I never used cryptocurrency, but wanted to try it so I went around the web to try and learn. Here’s what I don’t understand:
It seems in every case in order to initially buy cryptocurrency I have to give personal information, birthday, name, address, telephone…just like if I were to apply for a credit card. And I have to give it to a company that I never heard of, that I probably trust less then my bank, my ISP, or Paypal.
So what’s the privacy about? It hides my personal info from a seller I’m buying from? Is that all? I guess I can see it if I’m buying something with Tor and a seller doesn’t give full disclosure themselves, guess I’d feel safer…maybe. But using cryptocurrency on the “regular” Internet for an “routine” purchase. What’s the point?
you absolutely don’t have to give information to get cryptocurrency. you can mine it yourself, be compensated by a hash renting service for it, do odd jobs in exchange for it, or buy a prepaid phone with cash and use it to interface with a physical ATM
also, few if any cryptocurrencies are untraceable or fully anonymous (fungible) in the first place, that’s mostly a marketing wank narrative promoted by scam artists in the space. Public key cryptography works by virtue of being uniquely identifying, and proof-of-work chains are 100% transparent without another layer used for obfuscation of transactions.
The “actual advantage” of using some cryptocurrencies (outside of bitcoin you’re essentially just rolling dice on multi-level-marketing) is that no one can seize your funds or stop you from making transactions, and, if you live in a place suffering from hyperinflation or capital outflow controls, allows you to store value much better than native means would normally allow.
If those two things aren’t something you need, and you can’t think of any other reasons you might need cryptocurrency, then don’t buy it. That simple.
I get like 20% of what your saying and I’m sure you’re correct and breaking it down as best possible. I mean I started looking at what “mining” is and my smoke started coming out my ears. I need to do more reading on this and then maybe I’ll come back with questions. Thanks for getting me started on this…

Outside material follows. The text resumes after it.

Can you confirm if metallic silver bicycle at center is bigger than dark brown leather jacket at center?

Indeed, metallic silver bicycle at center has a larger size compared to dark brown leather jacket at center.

I found the Etherium Whitepaper to be a good introduction into how cryptocurrencies work. Most of the introduced concepts translate to other currencies as well, including Bitcoin.
that’s one of the worst starting places for learning, actually. Ethereum is incredibly anachronistic and the whitepaper badly explains or perverts the meaning of a lot of core concepts.
White papers in general are essentially just advertising these days.
Like I said though, it probably “cleared them up” wrong. That whitepaper is incredibly self serving in that regard. It is not a good source of information, except for academic source mining.